And only because the average employer is so shallow. You could be the laziest, most shiftless dimwit on the planet, but if you managed to wangle a degree from Harvard or Yale, they’ll cut you a big check as quick as they’re done having their multiple orgasm.
I see a huge education bubble, predicated on Gov’t money, fewer children in families and the shrinking idea that everyone can benefit from a college education.
I imagine Harvard and Yale will survive a shakeout, as will the state-funded universities. Then I look at the small, private, regional colleges among us here in the N.E., who still have $40,000 per year tuitions, no longer have any founding ethos - and wonder how they will survive.
I did not complete my Associates degree until I was 47. I spent my “college money” on obtaining IT certifications. I have never be unemployed and have had a six figure salary since the mid 90’s.
Since my employer offers tuition assistance, I will finish my BS in EE in about 3 years.

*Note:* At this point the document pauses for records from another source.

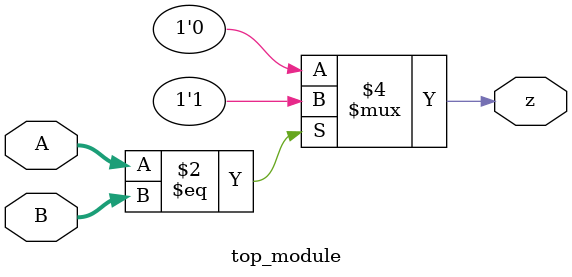
<source format=v>
module top_module ( input [1:0] A, input [1:0] B, output reg z ); 
  always @(*) begin
    if (A == B) 
      z = 1;
    else
      z = 0;
  end
endmodule

</source>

However, that is more to “fill in” and make my HR happy than for any real advancement.
Try getting a job without a bunch of degrees.
As an employer I’ve found the main benefit of having employees with a degree is the degree itself. It proves that person was able to set a goal and hold their stuff together long enough to reach that goal.
People with degrees aren’t any smarter then people without degrees. Although in many cases their writing/communication skills are much better and if they have a technical degree they are more capable of the logical thinking required in many fields.
It depends on the person though just like everything else.
Well. We got our last child out of a prestigious “Ivy” and she got a job-an editor(of some sort) at a prominant publishing house- as she majored in English literature. She worked and we helped pay and she left with only $5,000 in debt. The debt has been paid. We were lucky!
My son is attending one of the most selective, top 10 schools in the country and he’s guaranteed a job for the next 5 to 10 years. US Air Force Academy.
Each year I get either an early experience teacher, a student teacher, or both. They are always from our local Franciscan University. Most of these students are attending this private institution from out of state, and I’m always amazed at how many of them do not have at least part-time jobs. I know the job market is tough, but these kids choose not to work. They take out the full amount in loans after their tuition is adjusted for family income, etc. I’m just amazed at how quickly they sign the dotted line for all of those loans. My student teach from last year graduated with over $80,000 of debt for a teaching degree with a minor in drama! I think that this might be part of the problem. Students are getting easy money access without ever knowing what it’s like to carry that burden, and now that they’re experiencing the debt it is not fun. Just my 2¢.
This study creates a bias toward technical schools because they have a larger % of technical degrees than regular schools (MIT, GA Tech, CO School of Mines, etc)
I think it matters more what you study than where you study. To an extent, of course. When I went back to school later in life, my wife and I did a cost/benefit and ROI analysis. My lost wages while I was in school and the cost of school were somewhere in the $90k range. When I got out of school, I made about $20k more than when I went in, and that quickly increased. It paid for itself within about 3 or 4 years. But, that was an accounting degree and the resultant CPA license. The other option I considered was education, but the ROI was not worth it.